Monday, November 14, 2011

Seeing With the Eyes of Faith

Blessed Angela of Foligno, a wife, mother, Franciscan Tertiary and mystical writer of the 14th century (d. 1309) wrote then and for our time as well: "The more perfectly and purely we see, the perfectly and purely we love." The image of the half-full vs the half-empty glass is our modern equivalent of this truth. It depends on how we see. The blind man, Bartimeus, could not see physically, but saw clearly that Jesus could bring back his sight, while so many who could see Jesus, did not recognize him and the gifts he had to offer. Spiritual blindness prevents us from seeing the good even in what appears at first to be the opposite, as well as giving us hope to move ahead when all appears lost.
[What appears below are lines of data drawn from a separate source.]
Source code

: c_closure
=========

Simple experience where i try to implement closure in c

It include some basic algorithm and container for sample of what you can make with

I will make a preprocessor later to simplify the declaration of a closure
St. Marcellin and Bro. Stanislaus were lost in a blinding blizzard, but with faith they prayed the Memorare, and suddenly a light appeared from a farm house that enabled them to find safety. Praying with faith that Mary would rescue them brought light to a desparate situation. Praying with faith in our own needs, in our own anxieties or desparate moments will help us to find the solution in what we might have considered the impossible. Praying with faith for people whose mannerisms might at first "turn us off" will help us to see the good behind those behaviors and help us to see them as God does and thus move beyond what we once considered repulsive. Seeing with the eyes of faith will help us with our mission to love all and bring them to new levels of love.